Here's what I got, pasting your prompt in DALL-E 3:

- https://ibb.co/k0NCWG7 - https://ibb.co/Vm3GZcR - https://ibb.co/bvSC4w3 - https://ibb.co/VqSdYbZ

I'm surprised that it didn't complain about copyrighted characters, it tends to do that a lot for me.

I used that as an example as I recently asked for it. I did find I had to tell it that "monster" in the title referred to monster trucks, not actual monsters. That helped it not put actual monsters in (as yours are half Blaze/half monsters), though my generations were way better at doing Blaze than yours were - they just had cute little monsters around too.
SD XL understands prompts much better than 1.5. So the next version of SD might be comparable to Dall-E without censorship.
Heh, yeah, that is true

https://ibb.co/1m0bLWC

More cherrypicking and messing with styles is getting closer, but nothing like Dall-E's first try I'm sure.

> You just KNOW when an image is from SD.

You don't. People think they do, but they don't.

DALL-E within ChatGPT uses GPT-4 to rewrite what you ask for into a good text-to-image prompt. You could probably do something similar with Stable Diffusion with just a little upfront effort tuning that system prompt.
Somewhat, but dalle3 is hugely better at understanding a description and relationships.
LLMs in general are, and that can be leveraged by using an LLM to set up layout for Stable Diffusion.

https://github.com/TonyLianLong/LLM-groundedDiffusion

> You could probably do something similar with Stable Diffusion with just a little upfront effort tuning that system prompt.

And, indeed, someone has:

https://github.com/sayakpaul/caption-upsampling

Depends what you want.

Dalle 3 is super good, but lacks the creative control controlnets and ip-adapter provide.
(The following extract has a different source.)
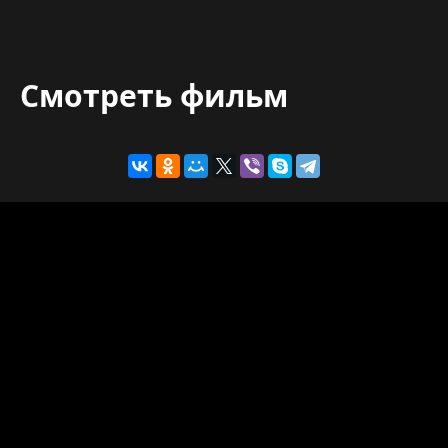
Смотреть фильм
So for instance afaik there is no way to perform style transfers, or ’paint a van gogh portrait over my pencil sketch’.

Both are good currently but at different things.
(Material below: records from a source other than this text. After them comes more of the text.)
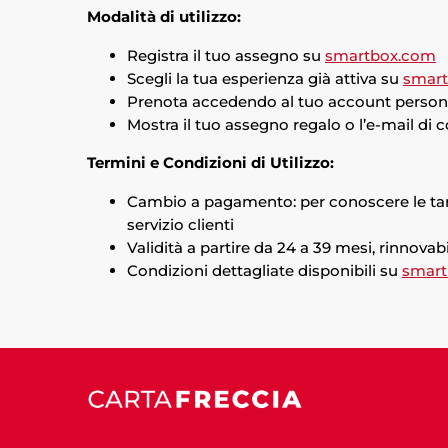
Modalità di utilizzo:
Registra il tuo assegno su
smartbox.com
Scegli la tua esperienza già attiva su
smar
Prenota accedendo al tuo account personal
Mostra il tuo assegno regalo o l’e-mail di c
Termini e Condizioni di Utilizzo:
Cambio a pagamento: per conoscere le tariff
servizio clienti
Validità a partire da 24 a 39 mesi, rinnovabi
Condizioni dettagliate disponibili su
smar
Indietro
Avanti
”Prompt engineering” is and will be total bs. Dalle3/chatgpt provides the actual workflow we want where we describe to the intelligent agent (chatpgt) what we want and it worries over the accidental-complexity-intricasies of the clip model itself.

Dall-E has the same problems as other models. Try generating a clockwork mechanism with it, for example.
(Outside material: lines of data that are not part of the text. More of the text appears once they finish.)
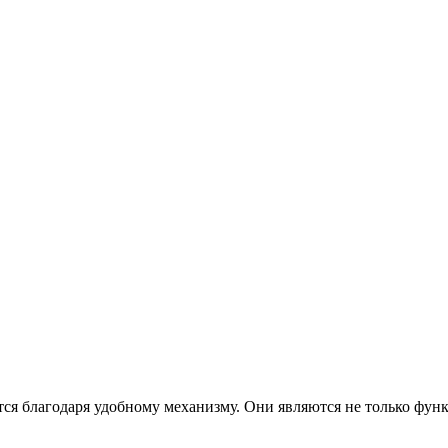
ся благодаря удобному механизму. Они являются не только фу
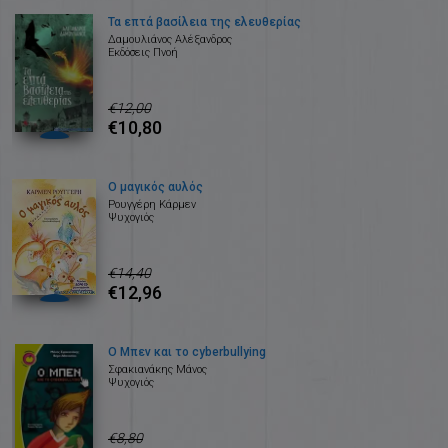
Τα επτά βασίλεια της ελευθερίας
Δαμουλιάνος Αλέξανδρος
Εκδόσεις Πνοή
€12,00
€10,80
Ο μαγικός αυλός
Ρουγγέρη Κάρμεν
Ψυχογιός
€14,40
€12,96
Ο Μπεν και το cyberbullying
Σφακιανάκης Μάνος
Ψυχογιός
€8,80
SD is worth bothering with because it's open, you can run and extend it yourself.

You know when they're bad enough that you know.
That's funny to hear because DALL-E 3 mainly improves prompt understanding, it hallucinates like mad with faces and hands, and doesn't seem to do anything to improve them like Midjourney for example.

>Whereas with DALL E you can get some hyper-realistic images from it with very little effort using plain human language.

Hyper-realistic, but is it what you want from it? Are you able to guide it into doing exactly what you want? If you have such requirements that just a natural language prompt is enough and is somehow faster than sketching and providing references, of course use it. I'm not so lucky, I don't get what I want from it, and no amount of prompt understanding will make it easier. Although SD/SDXL doesn't pass the quality bar either, not because it's not "detailed" or "hyper-realistic" enough, but because it doesn't pay attention to the things that should be prioritized, like linework or lighting. Neither does any other model. Controlnets and LoRAs alone aren't sufficient for controllability either, mostly because it's too small to understand high-level concepts. So I don't use anything.